|Home > Operation > Security|
The GIC-600 supports the Arm TrustZone® technology. Each INTID must be assigned a group and security setting.
The GIC-600 supports the three interrupt groups that are shown in the following table.
Table 3-1 Security and groupings
|Interrupt type||Example use|
|Secure Group 0||Interrupts for EL3 (Secure firmware)|
|Secure Group 1||Interrupts for Secure EL1 (Trusted OS)|
|Non-secure Group 1||Interrupts for the Non-secure state (OS and the Hypervisor, or one of both)|
The following table shows the interrupt signals that are used for each interrupt group, Security state, and Exception level.
Table 3-2 Interrupt signals, Security states, and Exception levels
|Core Exception level and Security state||Group 0||Group 1|
|Secure EL0, EL1||FIQ||IRQ||FIQ|
|Non-secure EL0, EL1, EL2||FIQ||FIQ||IRQ|
Setting the Disable Security (DS) bit to 1 in the GICD_CTLR register removes the security support of the GIC-600. It can be set by Secure software during the boot sequence or configured to be always set when you configure the design using the parameter ds_value. When the system has no concept of security, you must set GICD_CTLR.DS to allow access to important registers.

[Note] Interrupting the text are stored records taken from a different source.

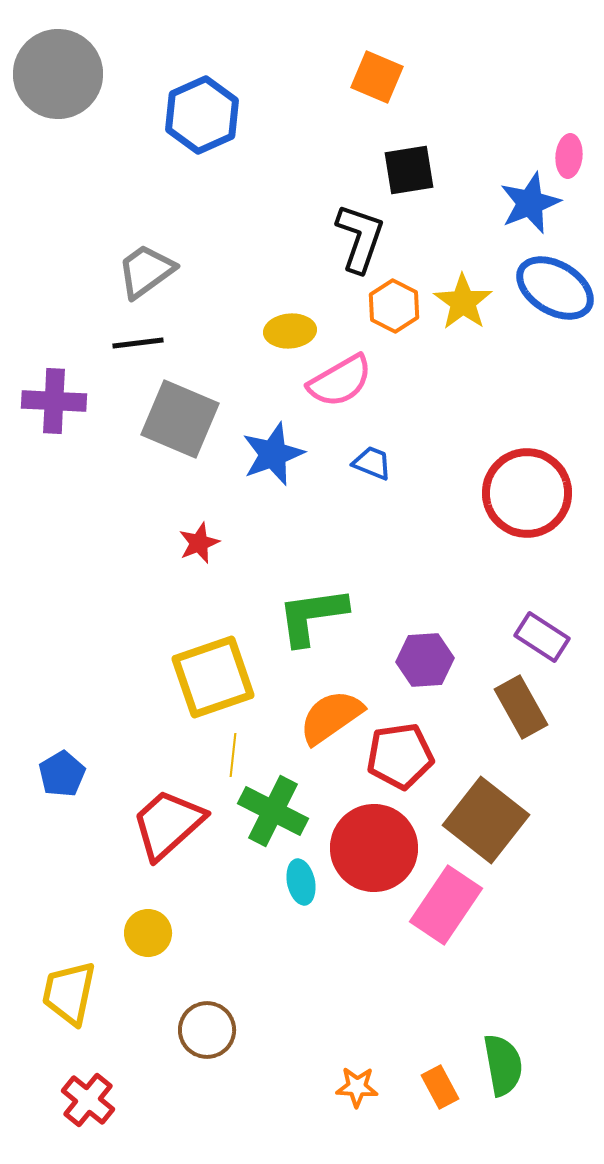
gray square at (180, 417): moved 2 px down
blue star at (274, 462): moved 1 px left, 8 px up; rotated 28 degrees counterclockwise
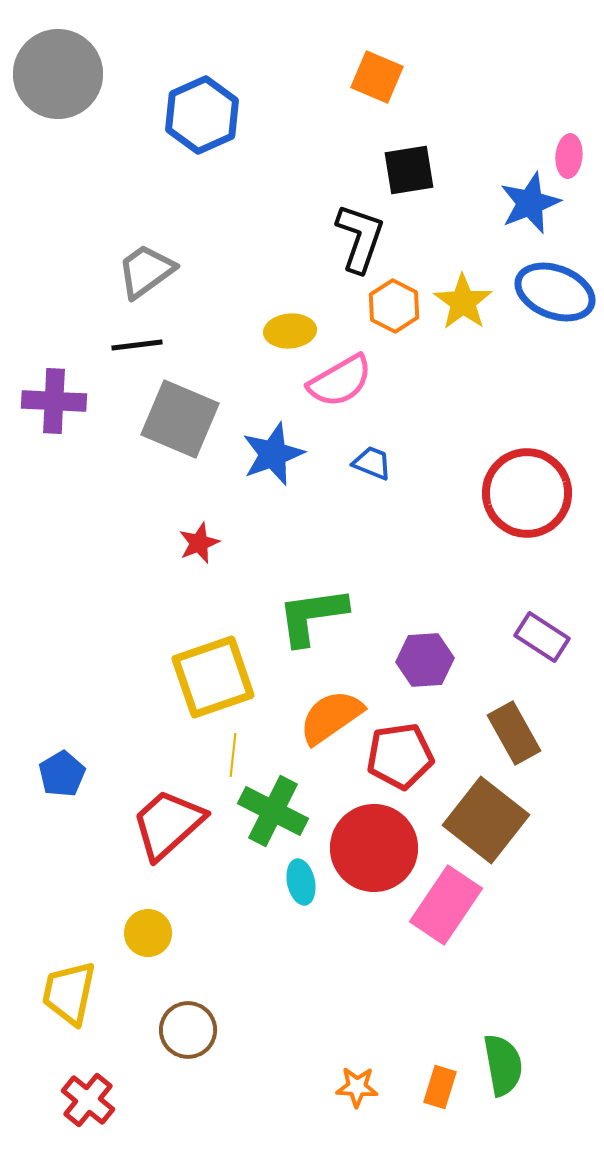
blue ellipse at (555, 288): moved 4 px down; rotated 10 degrees counterclockwise
black line at (138, 343): moved 1 px left, 2 px down
brown rectangle at (521, 707): moved 7 px left, 26 px down
brown circle at (207, 1030): moved 19 px left
orange rectangle at (440, 1087): rotated 45 degrees clockwise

If you set GICD_CTLR.DS to 1, only a single Security state is supported. In a single Security state, register access, and the behavior and number of interrupt groups supported are affected. For more information, see Interrupt grouping, and Interrupt grouping and security in the Arm® Generic Interrupt Controller Architecture Specification, GIC architecture version 3.0 and version 4.0.
If you run software without security awareness on a system that supports security, the Secure boot code can set DS before switching to a Non-secure Exception level to run the software. This enables you to program the GIC-600 from any Exception level and use two interrupt groups, Group 0 and Group 1, so that interrupts can target both the FIQ and IRQ handlers on a core.
Group 0 is always Secure in systems with security. If you decide to write security-unaware software using Group 0, it might not be portable to systems with a concept of security. Security-unaware software is most portable when written using Group 1.
If a system has a concept of security but one or more cores do not, then you must not set DS. Instead each core is only able to enable the interrupt groups corresponding to the Security states that it supports.
In security aware systems, Secure software can prevent the DS bit from being written by writing to Disable Security Lock bit (GICD_SAC.DSL). When set, only a hardware reset can clear the DSL bit.
If you know that your system is always security aware, then Arm recommends configuring the GIC-600 without DS support.